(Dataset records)

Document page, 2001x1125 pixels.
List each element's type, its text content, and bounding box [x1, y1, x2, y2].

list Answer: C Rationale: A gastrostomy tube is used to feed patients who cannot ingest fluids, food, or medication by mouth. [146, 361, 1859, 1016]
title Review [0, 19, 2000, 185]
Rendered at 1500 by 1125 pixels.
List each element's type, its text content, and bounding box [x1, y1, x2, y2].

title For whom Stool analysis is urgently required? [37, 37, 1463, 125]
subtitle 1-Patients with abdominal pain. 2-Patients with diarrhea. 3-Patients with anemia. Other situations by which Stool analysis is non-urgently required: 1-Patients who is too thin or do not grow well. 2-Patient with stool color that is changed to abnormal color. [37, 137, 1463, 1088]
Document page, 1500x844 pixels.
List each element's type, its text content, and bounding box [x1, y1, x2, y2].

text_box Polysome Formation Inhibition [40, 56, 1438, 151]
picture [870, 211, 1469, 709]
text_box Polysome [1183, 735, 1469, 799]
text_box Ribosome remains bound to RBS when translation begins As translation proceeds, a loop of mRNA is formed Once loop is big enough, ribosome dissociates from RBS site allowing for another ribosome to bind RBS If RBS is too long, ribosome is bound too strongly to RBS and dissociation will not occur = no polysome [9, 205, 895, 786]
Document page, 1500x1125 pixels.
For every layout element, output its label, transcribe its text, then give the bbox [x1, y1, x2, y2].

Assignment: Send back all of the entries exactly, with nothing missing.

Exercise response:
Document page, 2001x1125 pixels.
List each element's type, its text content, and bounding box [x1, y1, x2, y2].

list Answer: C Rationale: A gastrostomy tube is used to feed patients who cannot ingest fluids, food, or medication by mouth. [146, 361, 1859, 1016]
title Review [0, 19, 2000, 185]
Rendered at 1500 by 1125 pixels.
List each element's type, its text content, and bounding box [x1, y1, x2, y2].

title For whom Stool analysis is urgently required? [37, 37, 1463, 125]
subtitle 1-Patients with abdominal pain. 2-Patients with diarrhea. 3-Patients with anemia. Other situations by which Stool analysis is non-urgently required: 1-Patients who is too thin or do not grow well. 2-Patient with stool color that is changed to abnormal color. [37, 137, 1463, 1088]
Document page, 1500x844 pixels.
List each element's type, its text content, and bounding box [x1, y1, x2, y2].

text_box Polysome Formation Inhibition [40, 56, 1438, 151]
picture [870, 211, 1469, 709]
text_box Polysome [1183, 735, 1469, 799]
text_box Ribosome remains bound to RBS when translation begins As translation proceeds, a loop of mRNA is formed Once loop is big enough, ribosome dissociates from RBS site allowing for another ribosome to bind RBS If RBS is too long, ribosome is bound too strongly to RBS and dissociation will not occur = no polysome [9, 205, 895, 786]
Document page, 1500x1125 pixels.
For every layout element, output its label, transcribe its text, then give the bbox [x1, y1, x2, y2].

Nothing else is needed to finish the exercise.